JXTA Appliances
A JXTA appliance is similar to routers, firewalls, and other network hardware. The idea of a JXTA appliance is to put into dedicated hardware the parts of the JXTA platform that are generic and key parts of the virtual P2P network.
JXTA has the equivalent components of a router, an HTTP store-and-forward gateway, and service discovery. Each peer may supply these services to other peers. Besides running applications, each peer may be an active part of the virtual network. By using appliances, the burden of supplying the virtual network is offloaded from many of the peers. Obviously, the appliance can also be tuned to perform such functions at higher speeds and capacities.
The idea of an appliance is familiar. The appliance can have management functions and additional software tailored to corporate and Internet service provider norms of control and monitoring so that it's much like a traditional router, firewall, or proxy server. The more network managers and their bosses feel that they have control of what's going on, the more JXTA and P2P applications will flourish.
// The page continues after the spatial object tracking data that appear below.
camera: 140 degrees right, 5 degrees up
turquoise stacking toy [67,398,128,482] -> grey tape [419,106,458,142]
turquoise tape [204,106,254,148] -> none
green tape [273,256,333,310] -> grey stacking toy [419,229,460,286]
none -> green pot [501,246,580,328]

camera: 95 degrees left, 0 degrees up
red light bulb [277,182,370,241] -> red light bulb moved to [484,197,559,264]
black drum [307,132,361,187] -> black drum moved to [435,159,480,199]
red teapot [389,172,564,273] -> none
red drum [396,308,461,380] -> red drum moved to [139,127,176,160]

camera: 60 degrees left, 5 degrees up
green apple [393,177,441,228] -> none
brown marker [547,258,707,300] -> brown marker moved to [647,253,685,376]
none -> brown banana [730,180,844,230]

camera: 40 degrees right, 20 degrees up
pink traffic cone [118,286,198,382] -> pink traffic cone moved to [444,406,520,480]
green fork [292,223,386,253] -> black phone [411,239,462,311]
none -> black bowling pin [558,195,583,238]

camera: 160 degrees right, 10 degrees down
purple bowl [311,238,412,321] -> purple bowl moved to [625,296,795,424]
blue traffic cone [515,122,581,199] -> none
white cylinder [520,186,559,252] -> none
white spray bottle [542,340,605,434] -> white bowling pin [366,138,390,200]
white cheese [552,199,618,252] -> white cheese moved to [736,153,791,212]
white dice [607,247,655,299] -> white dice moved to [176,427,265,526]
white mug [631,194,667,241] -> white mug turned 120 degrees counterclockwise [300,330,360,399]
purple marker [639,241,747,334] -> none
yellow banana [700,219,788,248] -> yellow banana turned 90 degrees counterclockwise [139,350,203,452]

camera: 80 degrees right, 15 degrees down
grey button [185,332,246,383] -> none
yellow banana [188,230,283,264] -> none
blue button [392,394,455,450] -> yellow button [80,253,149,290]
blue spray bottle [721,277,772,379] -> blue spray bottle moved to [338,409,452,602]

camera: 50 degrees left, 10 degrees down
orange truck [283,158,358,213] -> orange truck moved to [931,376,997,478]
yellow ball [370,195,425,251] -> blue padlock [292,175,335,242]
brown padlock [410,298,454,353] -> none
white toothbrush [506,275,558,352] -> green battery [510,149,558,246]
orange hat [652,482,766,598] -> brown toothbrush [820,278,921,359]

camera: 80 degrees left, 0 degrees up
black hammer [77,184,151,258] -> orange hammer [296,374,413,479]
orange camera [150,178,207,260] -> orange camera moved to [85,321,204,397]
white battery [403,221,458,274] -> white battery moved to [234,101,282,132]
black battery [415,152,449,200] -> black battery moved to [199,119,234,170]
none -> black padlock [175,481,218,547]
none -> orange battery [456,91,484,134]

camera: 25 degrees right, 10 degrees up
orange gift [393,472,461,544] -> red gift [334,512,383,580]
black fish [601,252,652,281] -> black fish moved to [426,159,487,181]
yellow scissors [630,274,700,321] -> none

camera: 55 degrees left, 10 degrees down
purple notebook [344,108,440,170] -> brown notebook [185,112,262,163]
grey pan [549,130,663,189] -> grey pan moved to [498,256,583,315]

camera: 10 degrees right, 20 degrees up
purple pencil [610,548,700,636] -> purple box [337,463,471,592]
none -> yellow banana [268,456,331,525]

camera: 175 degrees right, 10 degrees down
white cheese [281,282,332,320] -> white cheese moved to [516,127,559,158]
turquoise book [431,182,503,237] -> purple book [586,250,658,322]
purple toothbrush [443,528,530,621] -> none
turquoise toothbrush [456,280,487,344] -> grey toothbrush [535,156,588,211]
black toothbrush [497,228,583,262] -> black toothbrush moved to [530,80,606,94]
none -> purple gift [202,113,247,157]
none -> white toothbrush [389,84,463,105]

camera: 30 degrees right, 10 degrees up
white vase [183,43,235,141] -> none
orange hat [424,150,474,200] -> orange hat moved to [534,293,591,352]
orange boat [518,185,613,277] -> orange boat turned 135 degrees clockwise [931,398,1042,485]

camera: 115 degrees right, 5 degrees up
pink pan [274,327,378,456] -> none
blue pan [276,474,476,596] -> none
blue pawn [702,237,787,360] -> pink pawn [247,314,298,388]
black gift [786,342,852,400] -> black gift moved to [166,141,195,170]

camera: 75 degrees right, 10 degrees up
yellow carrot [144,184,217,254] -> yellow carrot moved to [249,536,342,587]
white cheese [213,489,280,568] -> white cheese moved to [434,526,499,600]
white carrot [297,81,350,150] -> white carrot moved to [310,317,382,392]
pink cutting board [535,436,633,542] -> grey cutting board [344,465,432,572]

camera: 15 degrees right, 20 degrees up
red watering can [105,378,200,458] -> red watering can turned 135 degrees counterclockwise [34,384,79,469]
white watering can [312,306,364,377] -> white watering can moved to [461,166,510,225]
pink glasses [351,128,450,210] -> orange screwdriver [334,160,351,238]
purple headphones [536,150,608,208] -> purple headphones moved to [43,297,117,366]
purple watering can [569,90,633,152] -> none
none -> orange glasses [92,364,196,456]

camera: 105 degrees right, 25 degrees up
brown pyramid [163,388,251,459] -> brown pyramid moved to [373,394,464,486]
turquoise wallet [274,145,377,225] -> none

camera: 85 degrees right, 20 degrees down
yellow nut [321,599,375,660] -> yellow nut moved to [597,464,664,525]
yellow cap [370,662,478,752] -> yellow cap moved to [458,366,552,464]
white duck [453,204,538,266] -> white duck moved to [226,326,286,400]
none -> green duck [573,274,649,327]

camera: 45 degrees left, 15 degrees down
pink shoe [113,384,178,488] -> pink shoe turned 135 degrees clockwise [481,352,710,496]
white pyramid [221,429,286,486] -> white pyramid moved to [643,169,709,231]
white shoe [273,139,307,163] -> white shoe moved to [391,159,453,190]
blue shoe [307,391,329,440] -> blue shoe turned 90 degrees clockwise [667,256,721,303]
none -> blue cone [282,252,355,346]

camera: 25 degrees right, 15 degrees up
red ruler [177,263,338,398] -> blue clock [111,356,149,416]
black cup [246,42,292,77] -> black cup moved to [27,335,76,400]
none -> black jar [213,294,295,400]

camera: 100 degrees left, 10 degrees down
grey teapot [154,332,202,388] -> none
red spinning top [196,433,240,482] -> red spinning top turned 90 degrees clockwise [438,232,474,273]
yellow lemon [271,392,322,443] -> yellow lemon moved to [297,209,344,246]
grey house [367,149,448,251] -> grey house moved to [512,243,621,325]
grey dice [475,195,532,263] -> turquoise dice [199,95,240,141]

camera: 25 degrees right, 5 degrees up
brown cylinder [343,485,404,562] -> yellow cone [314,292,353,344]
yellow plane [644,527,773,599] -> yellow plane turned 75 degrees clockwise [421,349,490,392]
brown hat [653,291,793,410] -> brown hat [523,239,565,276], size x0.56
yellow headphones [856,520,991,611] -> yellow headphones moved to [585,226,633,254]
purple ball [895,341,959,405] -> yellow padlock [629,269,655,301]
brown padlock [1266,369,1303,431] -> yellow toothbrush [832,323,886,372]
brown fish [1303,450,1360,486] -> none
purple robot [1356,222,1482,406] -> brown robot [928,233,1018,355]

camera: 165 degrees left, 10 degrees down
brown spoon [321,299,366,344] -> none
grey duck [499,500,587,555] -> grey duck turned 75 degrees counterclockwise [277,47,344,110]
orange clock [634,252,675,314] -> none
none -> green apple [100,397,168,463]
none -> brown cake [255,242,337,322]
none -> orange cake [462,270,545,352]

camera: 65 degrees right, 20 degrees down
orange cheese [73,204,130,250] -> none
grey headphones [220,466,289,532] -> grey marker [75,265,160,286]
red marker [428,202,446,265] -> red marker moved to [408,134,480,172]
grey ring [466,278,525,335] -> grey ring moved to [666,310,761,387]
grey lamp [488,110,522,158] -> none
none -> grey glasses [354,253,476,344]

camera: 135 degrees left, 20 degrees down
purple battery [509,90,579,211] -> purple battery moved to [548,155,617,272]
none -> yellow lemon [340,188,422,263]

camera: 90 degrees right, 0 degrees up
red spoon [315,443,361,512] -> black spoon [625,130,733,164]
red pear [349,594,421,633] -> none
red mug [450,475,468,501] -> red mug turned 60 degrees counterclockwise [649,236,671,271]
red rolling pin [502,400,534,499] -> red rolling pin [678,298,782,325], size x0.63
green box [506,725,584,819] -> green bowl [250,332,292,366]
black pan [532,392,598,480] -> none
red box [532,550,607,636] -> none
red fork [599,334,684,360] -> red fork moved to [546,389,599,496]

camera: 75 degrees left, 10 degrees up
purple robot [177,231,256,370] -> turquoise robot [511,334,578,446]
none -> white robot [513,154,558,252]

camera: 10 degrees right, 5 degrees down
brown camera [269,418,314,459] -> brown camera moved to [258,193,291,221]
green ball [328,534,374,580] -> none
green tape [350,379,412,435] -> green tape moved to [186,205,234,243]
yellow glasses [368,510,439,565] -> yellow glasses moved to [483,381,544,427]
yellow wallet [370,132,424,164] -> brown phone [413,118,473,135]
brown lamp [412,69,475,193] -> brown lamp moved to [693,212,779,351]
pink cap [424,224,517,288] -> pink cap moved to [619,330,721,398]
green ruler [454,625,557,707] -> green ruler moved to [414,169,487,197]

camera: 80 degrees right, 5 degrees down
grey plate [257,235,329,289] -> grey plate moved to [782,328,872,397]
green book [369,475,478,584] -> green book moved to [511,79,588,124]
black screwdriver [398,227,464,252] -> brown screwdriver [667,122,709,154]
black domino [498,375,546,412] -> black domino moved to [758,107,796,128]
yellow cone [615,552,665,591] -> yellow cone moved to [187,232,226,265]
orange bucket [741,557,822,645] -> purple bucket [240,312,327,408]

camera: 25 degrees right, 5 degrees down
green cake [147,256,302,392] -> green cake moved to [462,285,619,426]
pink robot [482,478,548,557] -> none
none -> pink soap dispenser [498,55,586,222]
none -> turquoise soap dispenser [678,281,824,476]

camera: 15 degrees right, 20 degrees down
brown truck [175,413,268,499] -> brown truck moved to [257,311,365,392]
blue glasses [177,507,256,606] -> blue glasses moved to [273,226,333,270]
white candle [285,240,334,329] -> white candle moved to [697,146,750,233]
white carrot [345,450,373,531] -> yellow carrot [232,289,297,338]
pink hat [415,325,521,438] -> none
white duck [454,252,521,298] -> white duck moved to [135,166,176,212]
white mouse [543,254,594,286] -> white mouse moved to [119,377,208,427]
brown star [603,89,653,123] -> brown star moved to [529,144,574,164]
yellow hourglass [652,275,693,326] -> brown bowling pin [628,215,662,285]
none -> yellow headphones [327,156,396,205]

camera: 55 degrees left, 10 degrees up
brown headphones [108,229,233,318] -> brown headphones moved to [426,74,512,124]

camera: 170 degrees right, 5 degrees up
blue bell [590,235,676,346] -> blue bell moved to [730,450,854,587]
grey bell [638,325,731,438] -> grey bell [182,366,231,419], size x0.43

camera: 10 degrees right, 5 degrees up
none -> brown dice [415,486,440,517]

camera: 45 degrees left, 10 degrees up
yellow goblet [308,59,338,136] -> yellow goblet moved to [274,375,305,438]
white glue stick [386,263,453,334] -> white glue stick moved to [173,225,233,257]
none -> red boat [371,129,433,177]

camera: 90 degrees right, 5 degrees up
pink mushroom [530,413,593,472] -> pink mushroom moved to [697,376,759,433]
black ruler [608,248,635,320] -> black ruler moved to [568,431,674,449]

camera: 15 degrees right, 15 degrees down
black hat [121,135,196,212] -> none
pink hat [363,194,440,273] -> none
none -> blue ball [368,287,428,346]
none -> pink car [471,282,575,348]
Why is there money in appliances? JXTA applications are being written and used all over the world, and network managers are getting itchy to control that traffic. The appliances can also improve the utilization of bandwidth by ensuring that some functions are on the local network and not accessed via the external Internet. Of course, there is also the ability of the network manager to block specific traffic. Call it security, censorship, or paranoia, blocking still sells big.